• **Extract**:
The Humboldt State Department of Politics hosted the 14th annual Schaub Memorial Lecture on local politics titled “The Transition to Legal Cannabis,” on March 26. John Meyer, the chair of the HSU politics department, presided the panel discussion.

The four panelists were Hezekiah Allen, executive director of California Growers Association; John Ford, Humboldt County director of planning; Mariellen Jurkovich, director of Humboldt Patient Resource Center and Linda Stansberry, a journalist at the North Coast Journal.

Tony Silvaggio, HSU sociology professor and Humboldt Institute for Interdisciplinary Marijuana Research contributor, served as the moderator.

The California voters approved the Adult Use of Marijuana Act on Nov. 8, 2016. The California state legislature approved the Medical and Adult Use of Cannabis Regulation and Safety Act in 2017. However, local and city governments can ban cannabis business within their jurisdictions. In Jan. 2018, the state of California licensed marijuana facilities sold state licensed, distributed and produced marijuana.

“Certainly the transition from illegal, unregulated to regulated, legal cannabis in the state of California is a very complex one that is riddled with all sorts of political considerations,” Allen said.

Three California state departments are in charge of licensing and regulating cannabis commerce. The California Department of Consumer Affairs regulates and licenses retail sales, distribution and testing. The California Department of Public Health oversees manufacturing and the California Department of Food and Agriculture is responsible for cultivation.

“First and foremost, California grows way more cannabis than we consume here. The state’s estimate is that we produce 15 million pounds and that we consume 2.5 million pounds. That is a huge disparity,” Allen said.

John Ford is an HSU alumnus. Ford talks about cannabis farmers expectations being part of the legal system.

“I think [the farmers] expectations were that ‘It shouldn’t be too hard to permit what I have already been doing,'” Ford said.

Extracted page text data
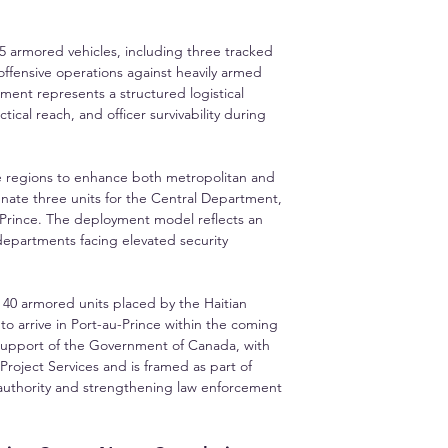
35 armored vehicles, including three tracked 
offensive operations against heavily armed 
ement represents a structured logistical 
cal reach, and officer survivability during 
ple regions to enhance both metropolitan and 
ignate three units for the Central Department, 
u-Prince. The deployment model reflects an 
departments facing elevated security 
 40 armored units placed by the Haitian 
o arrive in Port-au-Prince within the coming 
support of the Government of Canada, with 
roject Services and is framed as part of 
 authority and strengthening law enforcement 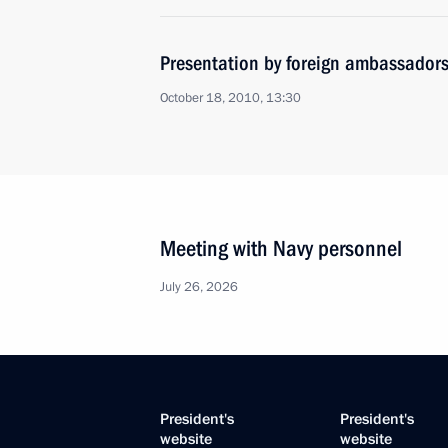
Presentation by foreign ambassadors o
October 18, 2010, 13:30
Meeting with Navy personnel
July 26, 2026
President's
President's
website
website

* * *

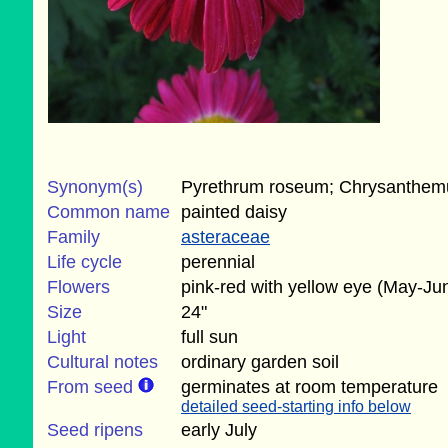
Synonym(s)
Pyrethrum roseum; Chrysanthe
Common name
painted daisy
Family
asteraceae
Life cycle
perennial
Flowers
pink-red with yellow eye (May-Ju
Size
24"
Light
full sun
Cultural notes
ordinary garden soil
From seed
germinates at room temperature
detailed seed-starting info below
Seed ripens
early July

• **Work task A**:
Name the four panelists at the cannabis lecture described in the article.
• **Work task B**:
According to the cannabis lecture article, which state department oversees manufacturing?
• **Work task C**:
Please write a continuation of the article on the cannabis lecture, picking up after its final sentence.

• **Task response A**:
Hezekiah Allen, John Ford, Mariellen Jurkovich, Linda Stansberry

• **Task response B**:
The California Department of Public Health.

• **Task response C**:
Cannabis farmers found out about local taxes, state and county permits.

“2,300 applications that were submitted to the county almost simultaneously, literally choked the system,” Ford said.

The local community and economy are reliant upon cannabis.

“Then, there’s Humboldt County, who has an economy to protect, a reputation and an identity to protect. This industry is important for jobs, for economic growth and yes, taxes,” Ford said.

Ford spoke about other places in California being better suited for cannabis cultivation with flatter land, pre-existing greenhouses and better weather, places close to markets and transportation with abundant access to investment capital.

Mariellen Jurkovich talked about working together as a community.

“Arcata is willing to work with you. Eureka is willing to work with you. We need to work together as a community. This is our industry,” Jurkovich said.

Stansberry is concerned about the economic ramifications that were not anticipated.

“We are going through a really painful growth period,” Stansberry said.

Nick Thomas is a political science major at HSU and thinks slowing big business down will help the local economy.

“We need to make sure that a lot of the major industrial-sized grows get pushed back for five years. That is step number one,” Thomas said.

Thomas referred to Allen’s statements on the importance of small farmers and how it is about the community.

Allen spoke about policy, cultural and financial barriers.

“Honestly, folks don’t have the means to move forward,” Allen said.

Allen pointed out that the market incentive is not there.

“Of 2.5 million pounds of cannabis consumed in state in California, only 600,000 pounds are sold by regulated retailers. The other 1.9 million pounds of cannabis consumed in state is sold on the unregulated market. There is no point in getting a license now. The market isn’t there,” Allen said.